§ **Provided material**:
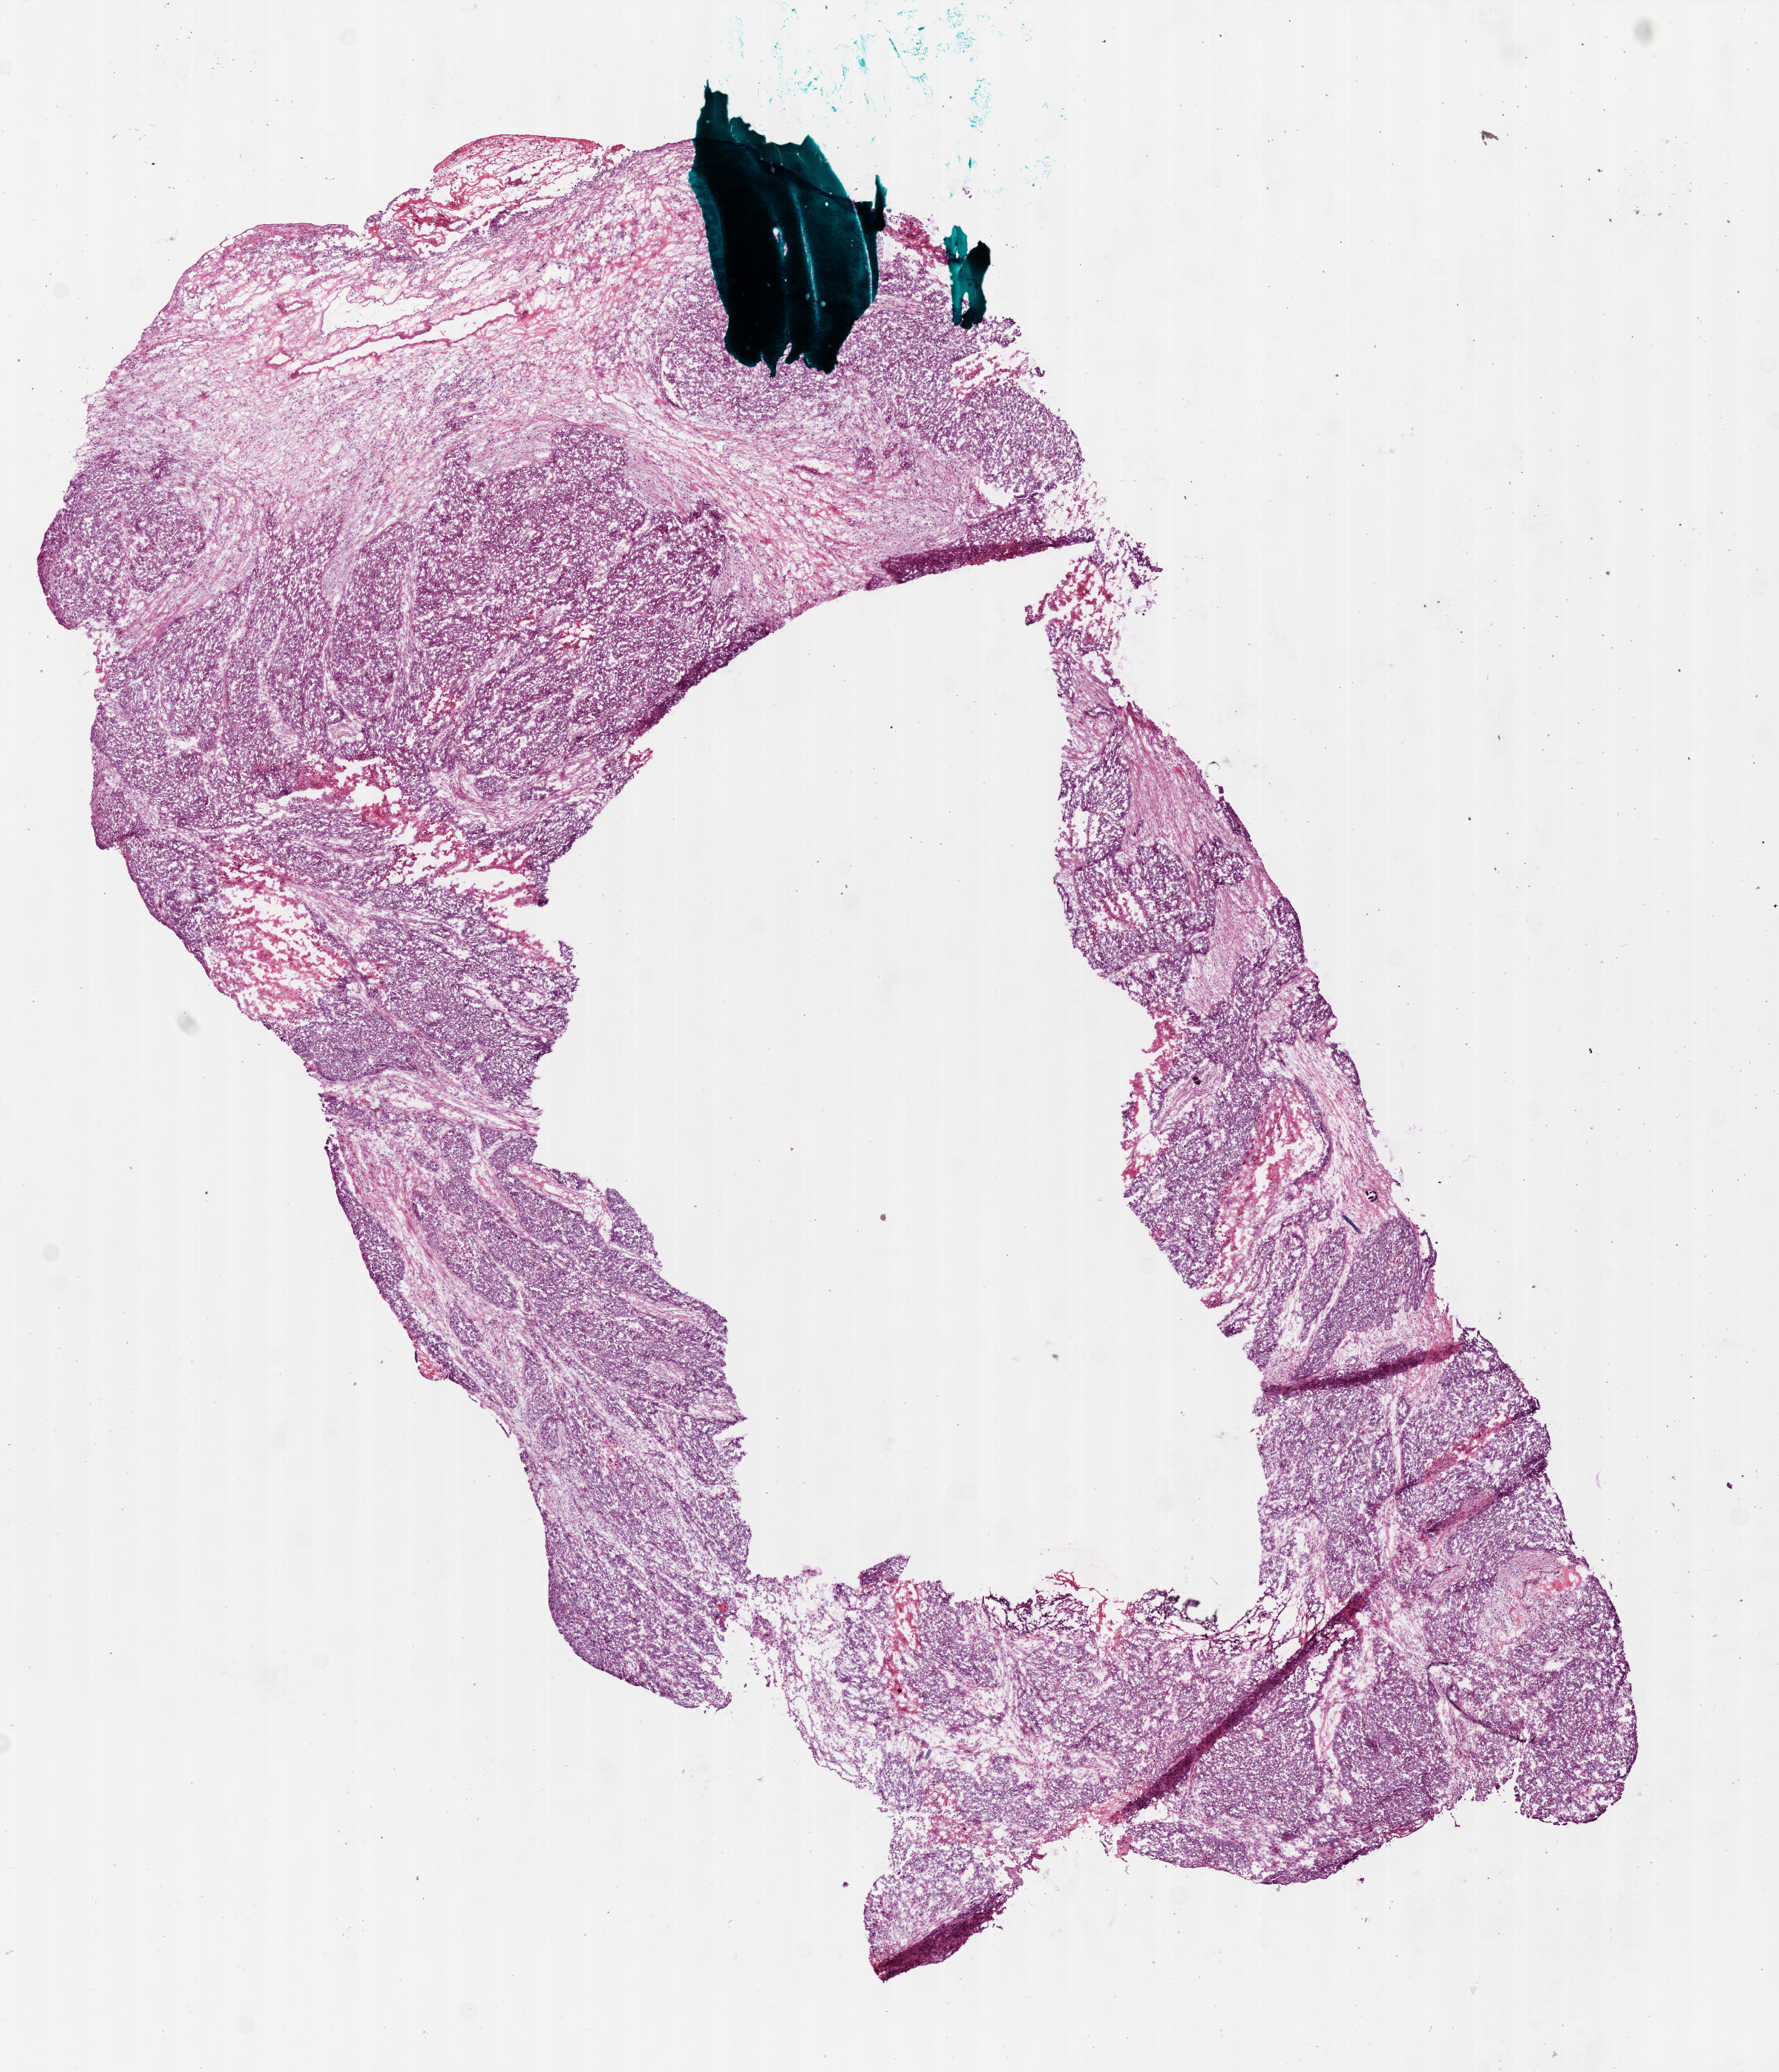
Whole-slide histology image, H&E, whole scanned area (about 9.6 x 11.2 mm, from a 20x scan) shown as a low-resolution overview, frozen section from the bottom of the tissue portion, ovary, primary tumour sample. Female, age 57 years at initial diagnosis. Histologic grade: G3 (poorly differentiated). Pathologist review of this section (percent, as recorded): tumour cells 70%, tumour nuclei 80%, normal cells 0%, stromal cells 30%, necrosis 0%. Infiltration values recorded for this section: lymphocyte infiltration 30%.
• laterality: bilateral
• FIGO stage: IIIC
• histologic diagnosis: Serous cystadenocarcinoma, NOS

§ **Description of the task**: Looking through the data above, copy out each line in which the string "diagnosis" occurs.

§ **Answer box**:
Whole-slide histology image, H&E, whole scanned area (about 9.6 x 11.2 mm, from a 20x scan) shown as a low-resolution overview, frozen section from the bottom of the tissue portion, ovary, primary tumour sample. Female, age 57 years at initial diagnosis. Histologic grade: G3 (poorly differentiated). Pathologist review of this section (percent, as recorded): tumour cells 70%, tumour nuclei 80%, normal cells 0%, stromal cells 30%, necrosis 0%. Infiltration values recorded for this section: lymphocyte infiltration 30%.
• histologic diagnosis: Serous cystadenocarcinoma, NOS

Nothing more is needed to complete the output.